▸ **Exercise aim**
Provide the count of lines below where "image" occurs, with no other output.

▸ **Data**
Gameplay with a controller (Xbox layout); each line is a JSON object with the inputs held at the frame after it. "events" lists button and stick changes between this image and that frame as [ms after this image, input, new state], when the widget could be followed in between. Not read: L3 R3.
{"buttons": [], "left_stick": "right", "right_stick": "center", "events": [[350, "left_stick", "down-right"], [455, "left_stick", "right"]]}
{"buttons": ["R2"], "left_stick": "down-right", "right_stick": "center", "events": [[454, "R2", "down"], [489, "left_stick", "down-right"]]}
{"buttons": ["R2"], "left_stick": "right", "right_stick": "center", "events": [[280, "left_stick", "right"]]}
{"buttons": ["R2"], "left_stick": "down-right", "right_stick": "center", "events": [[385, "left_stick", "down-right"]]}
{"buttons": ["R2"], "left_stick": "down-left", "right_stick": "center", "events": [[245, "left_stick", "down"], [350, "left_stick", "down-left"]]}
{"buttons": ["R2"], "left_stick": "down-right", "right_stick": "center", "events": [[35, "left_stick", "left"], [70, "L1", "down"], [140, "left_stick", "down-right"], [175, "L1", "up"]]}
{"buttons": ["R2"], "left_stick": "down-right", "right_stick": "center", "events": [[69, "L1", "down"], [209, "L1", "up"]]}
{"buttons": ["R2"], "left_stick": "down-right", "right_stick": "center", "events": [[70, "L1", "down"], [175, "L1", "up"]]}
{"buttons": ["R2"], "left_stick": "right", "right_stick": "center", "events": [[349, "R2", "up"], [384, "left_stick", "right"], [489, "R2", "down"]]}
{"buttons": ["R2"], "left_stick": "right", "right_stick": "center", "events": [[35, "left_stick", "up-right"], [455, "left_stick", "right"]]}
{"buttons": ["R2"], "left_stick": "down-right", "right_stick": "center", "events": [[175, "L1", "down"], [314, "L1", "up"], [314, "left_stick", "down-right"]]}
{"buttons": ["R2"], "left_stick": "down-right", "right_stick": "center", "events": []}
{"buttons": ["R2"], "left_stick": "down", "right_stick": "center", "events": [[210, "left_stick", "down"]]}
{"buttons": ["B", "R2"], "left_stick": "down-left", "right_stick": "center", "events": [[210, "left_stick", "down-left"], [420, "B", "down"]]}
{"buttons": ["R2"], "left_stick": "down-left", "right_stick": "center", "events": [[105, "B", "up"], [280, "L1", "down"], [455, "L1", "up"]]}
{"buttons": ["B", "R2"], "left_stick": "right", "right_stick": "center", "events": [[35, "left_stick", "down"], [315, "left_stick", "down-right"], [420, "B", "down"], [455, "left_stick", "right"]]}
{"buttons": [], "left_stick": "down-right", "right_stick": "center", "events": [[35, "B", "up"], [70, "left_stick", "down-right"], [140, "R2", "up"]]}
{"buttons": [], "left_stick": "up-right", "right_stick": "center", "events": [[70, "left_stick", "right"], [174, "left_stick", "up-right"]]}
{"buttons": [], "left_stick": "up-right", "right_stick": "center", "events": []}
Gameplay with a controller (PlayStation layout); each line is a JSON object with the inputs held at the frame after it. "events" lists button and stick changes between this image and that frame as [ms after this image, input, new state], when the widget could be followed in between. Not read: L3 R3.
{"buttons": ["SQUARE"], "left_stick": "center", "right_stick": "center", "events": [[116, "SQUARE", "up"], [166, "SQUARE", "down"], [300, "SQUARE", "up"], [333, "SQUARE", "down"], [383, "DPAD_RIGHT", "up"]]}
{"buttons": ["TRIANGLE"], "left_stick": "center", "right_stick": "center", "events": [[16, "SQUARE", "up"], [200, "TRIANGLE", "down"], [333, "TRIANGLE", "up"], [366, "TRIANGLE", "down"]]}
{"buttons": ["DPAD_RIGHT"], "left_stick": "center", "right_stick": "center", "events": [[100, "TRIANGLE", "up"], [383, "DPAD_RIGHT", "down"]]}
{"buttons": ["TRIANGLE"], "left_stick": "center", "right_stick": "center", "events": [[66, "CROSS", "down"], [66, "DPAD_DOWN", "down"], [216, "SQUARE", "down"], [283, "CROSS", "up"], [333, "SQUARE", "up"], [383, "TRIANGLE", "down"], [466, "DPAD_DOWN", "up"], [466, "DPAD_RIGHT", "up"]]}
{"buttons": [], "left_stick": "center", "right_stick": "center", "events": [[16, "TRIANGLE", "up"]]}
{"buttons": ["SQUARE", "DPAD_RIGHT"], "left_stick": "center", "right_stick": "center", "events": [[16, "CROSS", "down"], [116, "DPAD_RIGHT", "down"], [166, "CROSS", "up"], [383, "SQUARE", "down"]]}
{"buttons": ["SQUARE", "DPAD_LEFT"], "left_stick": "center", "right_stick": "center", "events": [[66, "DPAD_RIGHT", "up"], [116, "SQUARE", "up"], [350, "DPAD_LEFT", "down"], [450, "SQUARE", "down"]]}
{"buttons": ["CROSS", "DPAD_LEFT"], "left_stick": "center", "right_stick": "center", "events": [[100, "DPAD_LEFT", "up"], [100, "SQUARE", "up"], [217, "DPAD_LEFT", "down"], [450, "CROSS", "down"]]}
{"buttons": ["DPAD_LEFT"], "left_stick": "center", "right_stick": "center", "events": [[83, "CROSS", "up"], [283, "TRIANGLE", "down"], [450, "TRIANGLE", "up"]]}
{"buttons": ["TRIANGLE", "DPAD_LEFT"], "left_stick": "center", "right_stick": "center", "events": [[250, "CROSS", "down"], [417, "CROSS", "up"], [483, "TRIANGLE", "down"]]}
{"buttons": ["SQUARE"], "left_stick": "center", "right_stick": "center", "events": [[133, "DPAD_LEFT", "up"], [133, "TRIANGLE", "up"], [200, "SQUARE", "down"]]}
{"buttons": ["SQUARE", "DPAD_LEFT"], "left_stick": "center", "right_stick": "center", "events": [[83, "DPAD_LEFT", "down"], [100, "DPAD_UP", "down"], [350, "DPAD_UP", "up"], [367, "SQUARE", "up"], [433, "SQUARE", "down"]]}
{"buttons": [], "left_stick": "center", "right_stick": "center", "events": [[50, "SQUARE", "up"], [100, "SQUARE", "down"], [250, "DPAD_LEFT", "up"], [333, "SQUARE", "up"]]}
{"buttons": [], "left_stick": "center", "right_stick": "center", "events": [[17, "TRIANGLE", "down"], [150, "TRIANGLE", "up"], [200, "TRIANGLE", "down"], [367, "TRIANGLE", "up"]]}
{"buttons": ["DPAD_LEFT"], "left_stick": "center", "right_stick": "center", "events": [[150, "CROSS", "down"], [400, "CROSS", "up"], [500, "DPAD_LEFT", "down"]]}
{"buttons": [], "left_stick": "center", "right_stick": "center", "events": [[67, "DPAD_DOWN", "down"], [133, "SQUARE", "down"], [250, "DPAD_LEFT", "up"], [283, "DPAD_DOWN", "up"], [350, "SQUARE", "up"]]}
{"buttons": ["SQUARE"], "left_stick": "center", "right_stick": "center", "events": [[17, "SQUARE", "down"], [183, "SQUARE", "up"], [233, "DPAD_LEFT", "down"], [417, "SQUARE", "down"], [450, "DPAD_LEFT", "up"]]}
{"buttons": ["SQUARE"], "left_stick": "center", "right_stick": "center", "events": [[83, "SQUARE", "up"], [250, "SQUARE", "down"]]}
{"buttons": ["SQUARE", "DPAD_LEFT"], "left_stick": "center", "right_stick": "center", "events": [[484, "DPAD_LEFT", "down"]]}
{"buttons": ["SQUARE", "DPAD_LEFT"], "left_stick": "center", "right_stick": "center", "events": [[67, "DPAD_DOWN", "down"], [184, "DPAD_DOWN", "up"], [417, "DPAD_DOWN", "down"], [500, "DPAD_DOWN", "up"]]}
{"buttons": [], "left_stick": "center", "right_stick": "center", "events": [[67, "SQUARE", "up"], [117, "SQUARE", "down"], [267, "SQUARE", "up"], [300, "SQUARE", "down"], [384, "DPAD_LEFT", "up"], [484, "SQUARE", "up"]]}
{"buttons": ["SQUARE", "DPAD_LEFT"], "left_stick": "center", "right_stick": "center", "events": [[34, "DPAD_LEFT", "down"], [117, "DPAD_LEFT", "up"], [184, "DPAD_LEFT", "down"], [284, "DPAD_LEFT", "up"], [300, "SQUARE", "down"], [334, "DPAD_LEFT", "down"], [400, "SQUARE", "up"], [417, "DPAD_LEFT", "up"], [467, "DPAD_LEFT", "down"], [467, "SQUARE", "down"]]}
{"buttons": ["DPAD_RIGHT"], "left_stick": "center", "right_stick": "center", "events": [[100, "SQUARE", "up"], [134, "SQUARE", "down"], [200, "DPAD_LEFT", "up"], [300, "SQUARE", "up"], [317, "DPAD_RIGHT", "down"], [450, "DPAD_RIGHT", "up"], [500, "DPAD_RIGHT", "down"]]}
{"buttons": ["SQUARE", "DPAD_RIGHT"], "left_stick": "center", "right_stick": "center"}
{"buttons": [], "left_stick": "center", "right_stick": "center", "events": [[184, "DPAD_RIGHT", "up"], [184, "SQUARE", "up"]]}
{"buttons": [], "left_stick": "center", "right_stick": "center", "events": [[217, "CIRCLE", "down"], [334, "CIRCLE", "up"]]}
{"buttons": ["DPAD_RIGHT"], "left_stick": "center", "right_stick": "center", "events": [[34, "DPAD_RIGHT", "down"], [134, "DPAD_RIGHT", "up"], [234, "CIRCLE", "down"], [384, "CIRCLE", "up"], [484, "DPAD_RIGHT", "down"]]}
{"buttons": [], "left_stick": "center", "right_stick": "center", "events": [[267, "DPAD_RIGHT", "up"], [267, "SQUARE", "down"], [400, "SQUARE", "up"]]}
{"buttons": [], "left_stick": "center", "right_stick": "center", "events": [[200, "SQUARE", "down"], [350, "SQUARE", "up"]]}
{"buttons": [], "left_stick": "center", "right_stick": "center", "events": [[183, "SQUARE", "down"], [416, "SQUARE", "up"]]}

▸ **Solution to the problem**
2